• **Tasks for this exercise**:
(1) In the production usage excerpt, what chunk size does the RLM configuration set?
(2) According to the production usage excerpt, why does the key decision call for SCHEMALESS rather than SCHEMAFULL tables?

Segment Start: Excerpt to read

Key Decision: Use SCHEMALESS instead of SCHEMAFULL tables to avoid conflicts with SurrealDB's auto-generated id fields.

Production Usage

use vapora_rlm::{RLMEngine, ChunkingConfig, EmbeddingConfig};
use vapora_llm_router::providers::OpenAIClient;

// Setup LLM client
let llm_client = Arc::new(OpenAIClient::new(
    api_key, "gpt-4".to_string(),
    4096, 0.7, 5.0, 15.0
)?);

// Configure RLM
let config = RLMEngineConfig {
    chunking: ChunkingConfig {
        strategy: ChunkingStrategy::Semantic,
        chunk_size: 1000,
        overlap: 200,
    },
    embedding: Some(EmbeddingConfig::openai_small()),
    auto_rebuild_bm25: true,
    max_chunks_per_doc: 10_000,
};

// Create engine
let engine = RLMEngine::with_llm_client(
    storage, bm25_index, llm_client, Some(config)

Segment End: Excerpt to read
Segment Start: Source data

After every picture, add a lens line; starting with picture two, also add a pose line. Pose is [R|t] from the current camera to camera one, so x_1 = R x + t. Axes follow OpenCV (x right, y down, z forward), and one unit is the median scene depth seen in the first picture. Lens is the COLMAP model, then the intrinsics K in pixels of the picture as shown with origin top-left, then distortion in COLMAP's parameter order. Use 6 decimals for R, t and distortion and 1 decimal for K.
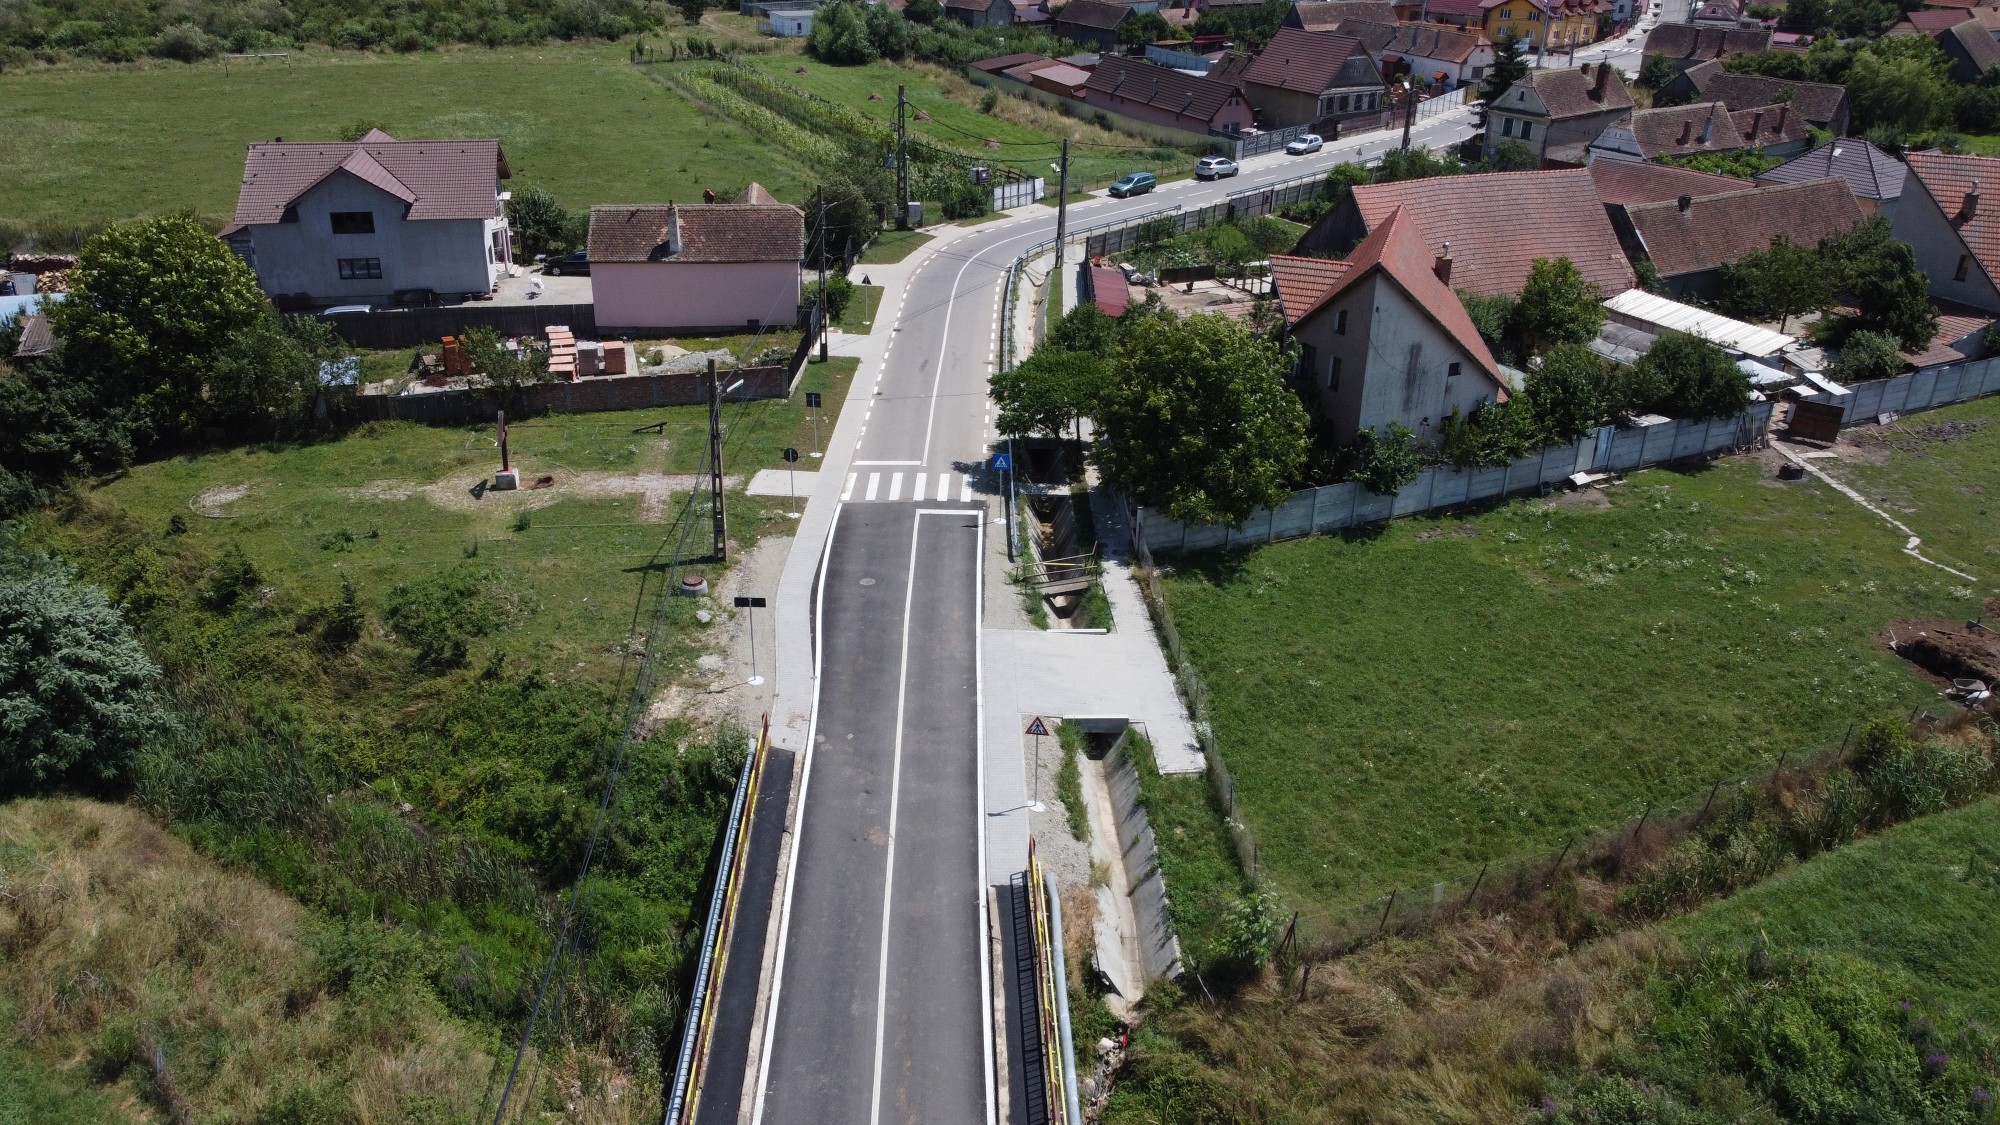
lens RADIAL K [[1479.0, 0, 1000.0], [0, 1479.0, 562.5], [0, 0, 1]] dist [0.000522, -0.001663]
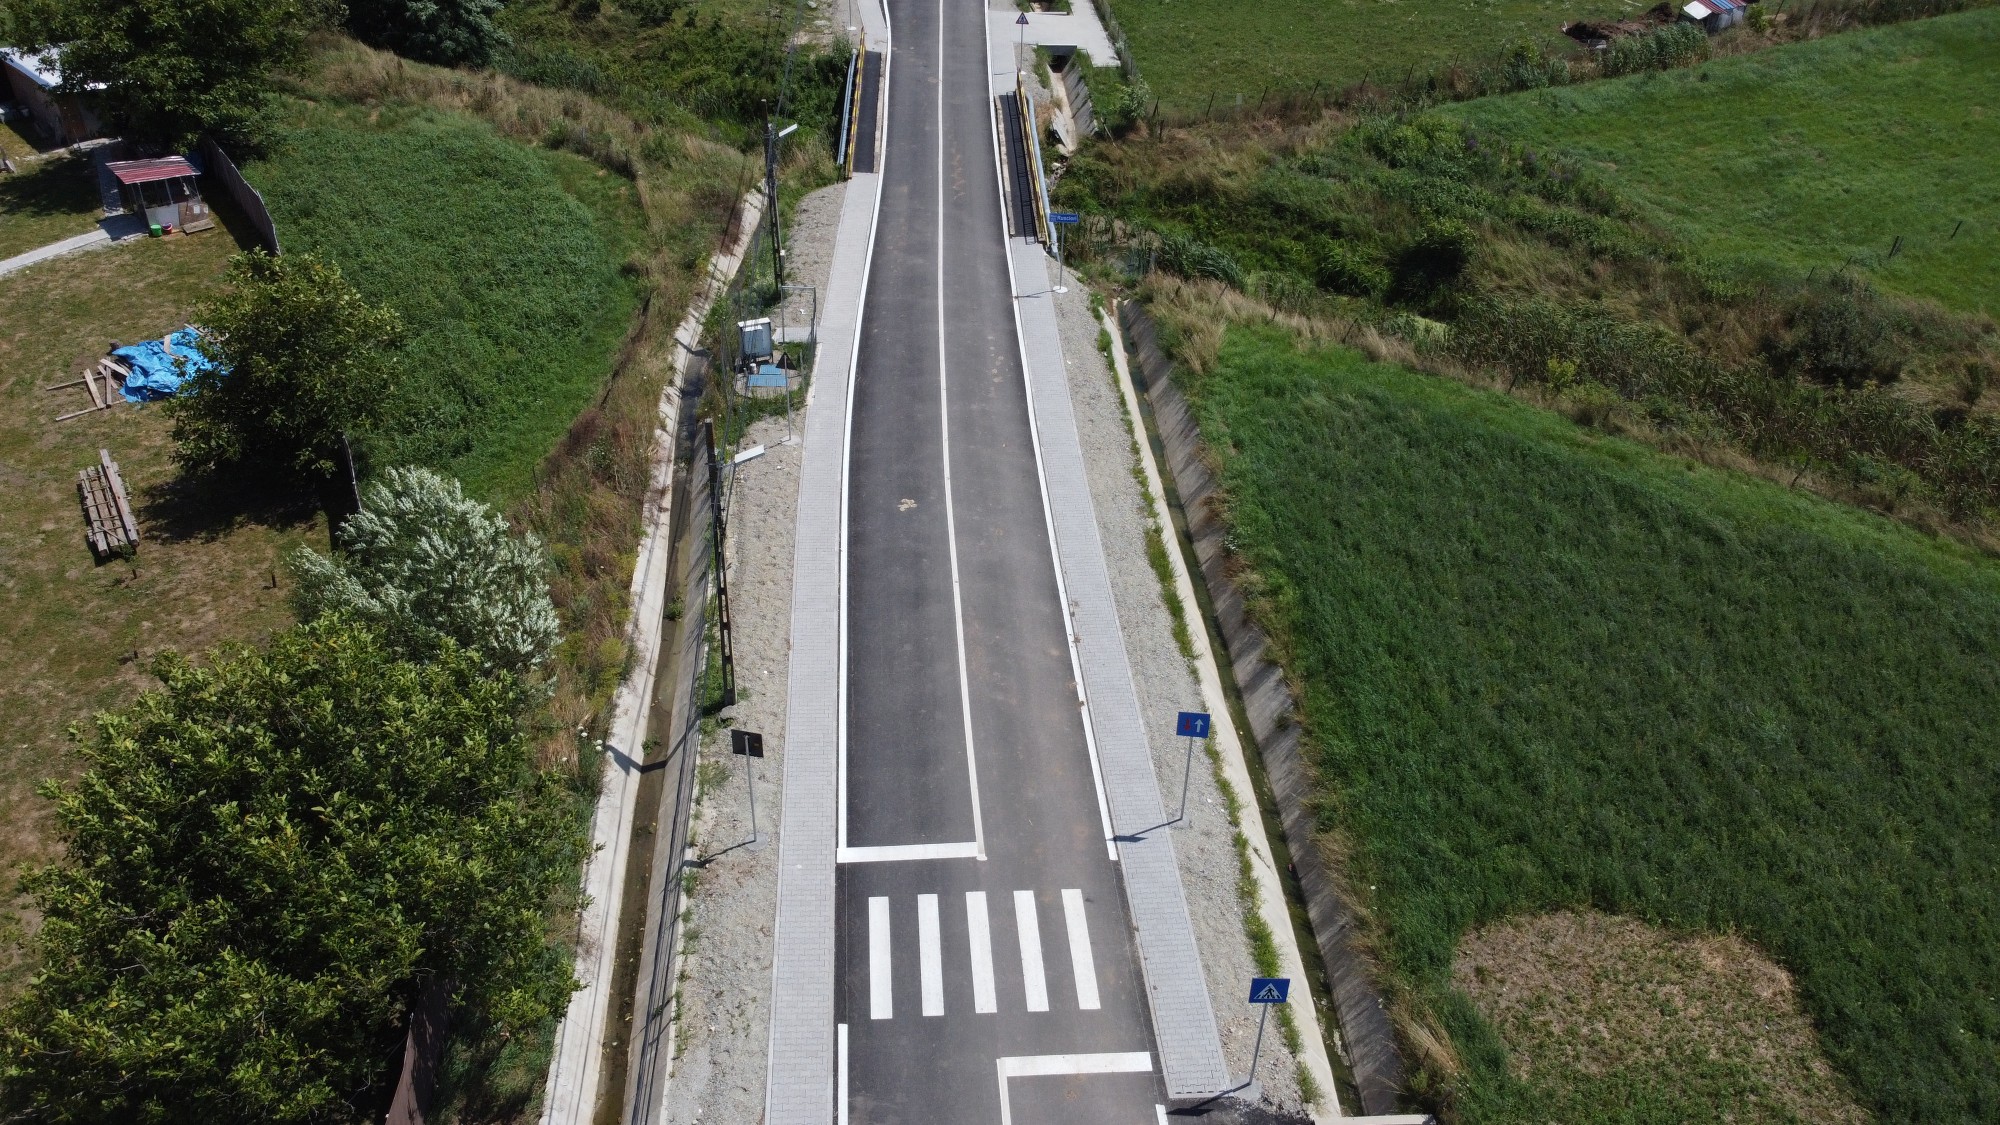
lens RADIAL K [[1479.0, 0, 1000.0], [0, 1479.0, 562.5], [0, 0, 1]] dist [0.000522, -0.001663]
pose [[0.999972, 0.001988, 0.007183, -0.011722], [-0.003319, 0.981716, 0.190321, 0.382893], [-0.006673, -0.190339, 0.981696, -0.796675]]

Segment End: Source data

• **Written answers**:
(1) 1000

(2) SCHEMALESS tables are used to avoid conflicts with the id fields that SurrealDB generates automatically.